Scott Douglas Meyers (born April 9, 1959) is an American author and software consultant, specializing in the C++ computer programming language. He is known for his Effective C++ book series. During his career, he was a frequent speaker at conferences and trade shows.

==Biography==
He holds a Ph.D. in computer science from Brown University and an M.S. in computer science from Stanford University.
He conceived and, with Herb Sutter, Andrei Alexandrescu, Dan Saks, and Steve Dewhurst, co-organized and presented the boutique (limited-attendance) conference, The C++ Seminar, which took place three times in 2001-2002. He also conceived and, with Sutter and Alexandrescu, co-organized and presented another boutique conference, C++ and Beyond annually in 2010-2014.

Meyers has expressed opposition to asking programmers to solve design or programming problems during job interviews:"I hate anything that asks me to design on the spot. That's asking to demonstrate a skill rarely required on the job in a high-stress environment, where it is difficult for a candidate to accurately prove their abilities. I think it's fundamentally an unfair thing to request of a candidate."

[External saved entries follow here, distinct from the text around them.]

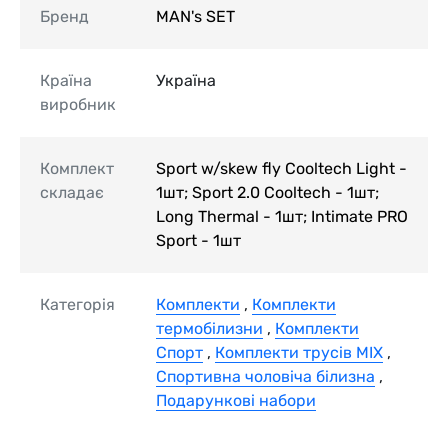
Бренд
MAN's SET
Країна
Україна
виробник
Комплект
Sport w/skew fly Cooltech Light -
складає
1шт; Sport 2.0 Cooltech - 1шт;
Long Thermal - 1шт; Intimate PRO
Sport - 1шт
Категорія
Комплекти
,
Комплекти
термобілизни
,
Комплекти
Спорт
,
Комплекти трусів MIX
,
Спортивна чоловіча білизна
,
Подарункові набори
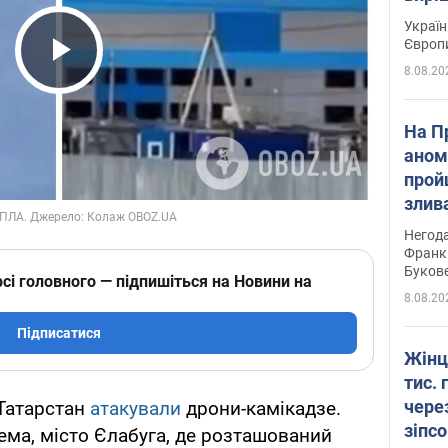
Україн
Європ
8.08.20
Play Video
На П
аном
прой
злив
пере
Негода
річки
Франк
Буков
сі головного — підпишіться на Новини на
8.08.20
Підписатися
Жінц
тис. 
чере
 Татарстан
атакували
дрони-камікадзе.
зіпс
ема, місто Єлабуга, де розташований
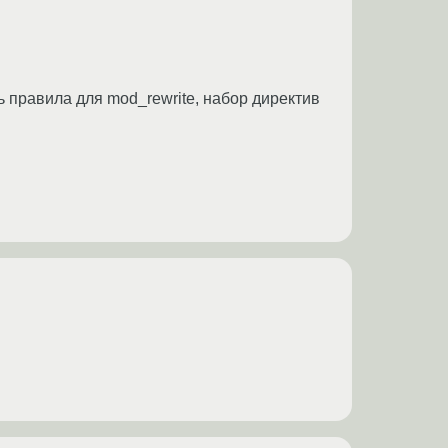
 правила для mod_rewrite, набор директив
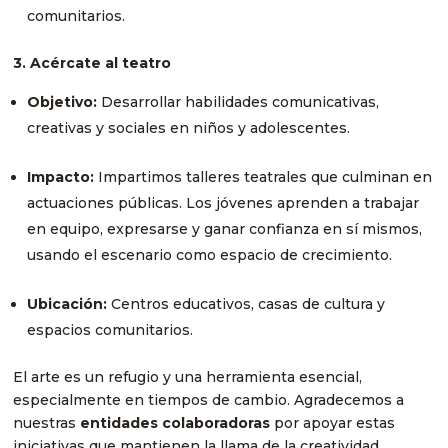
comunitarios.
3. Acércate al teatro
Objetivo:
Desarrollar habilidades comunicativas,
creativas y sociales en niños y adolescentes.
Impacto:
Impartimos talleres teatrales que culminan en
actuaciones públicas. Los jóvenes aprenden a trabajar
en equipo, expresarse y ganar confianza en sí mismos,
usando el escenario como espacio de crecimiento.
Ubicación:
Centros educativos, casas de cultura y
espacios comunitarios.
El arte es un refugio y una herramienta esencial,
especialmente en tiempos de cambio. Agradecemos a
nuestras
entidades colaboradoras
por apoyar estas
iniciativas que mantienen la llama de la creatividad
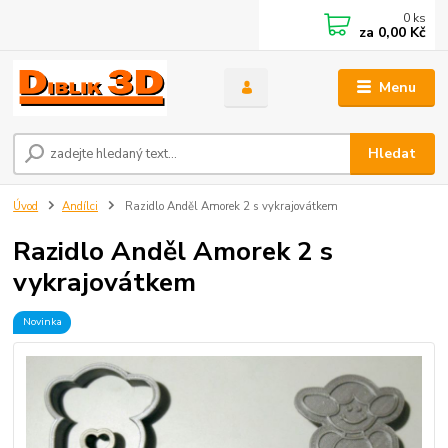
0
ks
za
0,00 Kč
Menu
Hledat
Úvod
Andílci
Razidlo Anděl Amorek 2 s vykrajovátkem
Razidlo Anděl Amorek 2 s
vykrajovátkem
Novinka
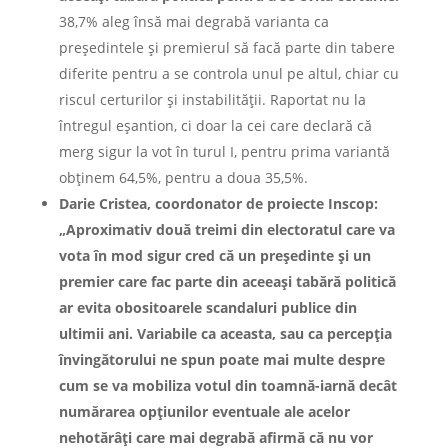
38,7% aleg însă mai degrabă varianta ca
preşedintele şi premierul să facă parte din tabere
diferite pentru a se controla unul pe altul, chiar cu
riscul certurilor şi instabilităţii. Raportat nu la
întregul eşantion, ci doar la cei care declară că
merg sigur la vot în turul I, pentru prima variantă
obţinem 64,5%, pentru a doua 35,5%.
Darie Cristea, coordonator de proiecte Inscop:
„Aproximativ două treimi din electoratul care va
vota în mod sigur cred că un preşedinte şi un
premier care fac parte din aceeași tabără politică
ar evita obositoarele scandaluri publice din
ultimii ani. Variabile ca aceasta, sau ca percepţia
învingătorului ne spun poate mai multe despre
cum se va mobiliza votul din toamnă-iarnă decât
numărarea opţiunilor eventuale ale acelor
nehotărâţi care mai degrabă afirmă că nu vor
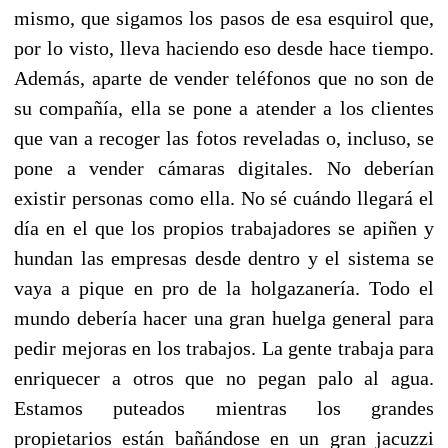
mismo, que sigamos los pasos de esa esquirol que,
por lo visto, lleva haciendo eso desde hace tiempo.
Además, aparte de vender teléfonos que no son de
su compañía, ella se pone a atender a los clientes
que van a recoger las fotos reveladas o, incluso, se
pone a vender cámaras digitales. No deberían
existir personas como ella. No sé cuándo llegará el
día en el que los propios trabajadores se apiñen y
hundan las empresas desde dentro y el sistema se
vaya a pique en pro de la holgazanería. Todo el
mundo debería hacer una gran huelga general para
pedir mejoras en los trabajos. La gente trabaja para
enriquecer a otros que no pegan palo al agua.
Estamos puteados mientras los grandes
propietarios están bañándose en un gran jacuzzi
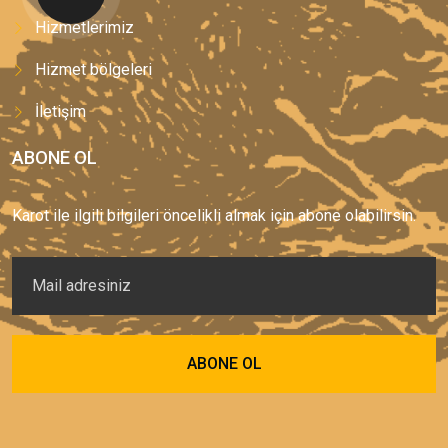
Hizmetlerimiz
Hizmet bölgeleri
İletişim
ABONE OL
Karot ile ilgili bilgileri öncelikli almak için abone olabilirsin.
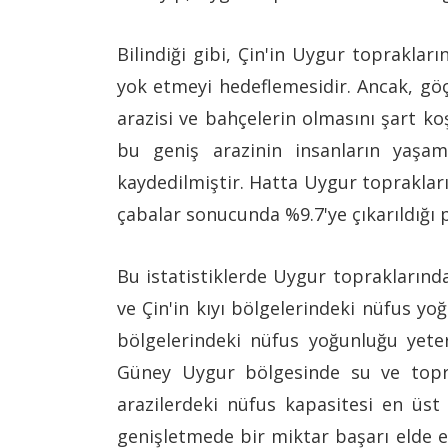
Bilindiği gibi, Çin'in Uygur toprakl
yok etmeyi hedeflemesidir. Ancak, gö
arazisi ve bahçelerin olmasını şart k
bu geniş arazinin insanların yaşam
kaydedilmiştir. Hatta Uygur toprakların
çabalar sonucunda %9.7'ye çıkarıldığı 
Bu istatistiklerde Uygur toprakların
ve Çin'in kıyı bölgelerindeki nüfus yo
bölgelerindeki nüfus yoğunluğu yeter
Güney Uygur bölgesinde su ve topr
arazilerdeki nüfus kapasitesi en üst 
genişletmede bir miktar başarı elde e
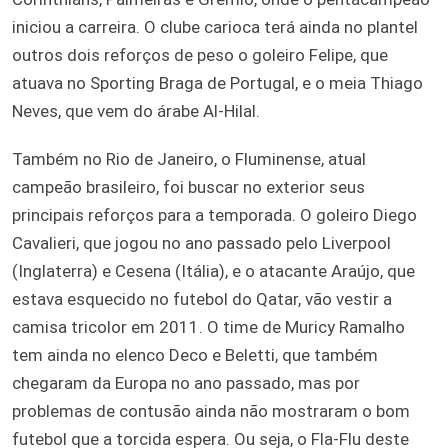
iniciou a carreira. O clube carioca terá ainda no plantel
outros dois reforços de peso o goleiro Felipe, que
atuava no Sporting Braga de Portugal, e o meia Thiago
Neves, que vem do árabe Al-Hilal.
Também no Rio de Janeiro, o Fluminense, atual
campeão brasileiro, foi buscar no exterior seus
principais reforços para a temporada. O goleiro Diego
Cavalieri, que jogou no ano passado pelo Liverpool
(Inglaterra) e Cesena (Itália), e o atacante Araújo, que
estava esquecido no futebol do Qatar, vão vestir a
camisa tricolor em 2011. O time de Muricy Ramalho
tem ainda no elenco Deco e Beletti, que também
chegaram da Europa no ano passado, mas por
problemas de contusão ainda não mostraram o bom
futebol que a torcida espera. Ou seja, o Fla-Flu deste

In December 2015, Meyers announced his retirement from the world of C++.

==Publications==
- 1992. Effective C++: 50 Specific Ways to Improve Your Programs and Designs. ISBN 0-201-56364-9
- 1995. More Effective C++: 35 New Ways to Improve Your Programs and Designs. ISBN 0-201-63371-X
- 1998. Effective C++, Second Edition: 50 Specific Ways to Improve Your Programs and Designs. ISBN 0-201-92488-9
- 2001. Effective STL: 50 Specific Ways to Improve Your Use of the Standard Template Library. ISBN 0-201-74962-9
- 2005. Effective C++, Third Edition: 55 Specific Ways to Improve Your Programs and Designs. ISBN 0-321-33487-6
- 2010. Overview of The New C++ (C++11). Annotated training materials published by Artima Press. No ISBN.
- 2010. Effective C++ in an Embedded Environment. Annotated training materials published by Artima Press. No ISBN.
- 2014. Effective Modern C++: 42 Specific Ways to Improve Your Use of C++11 and C++14. ISBN 1-491-90399-6

==Awards and achievements==
Meyers is known for his popular Effective C++ Software Development books.

In March 2009, Meyers was awarded the 2009 Dr. Dobb's Excellence in Programming Award.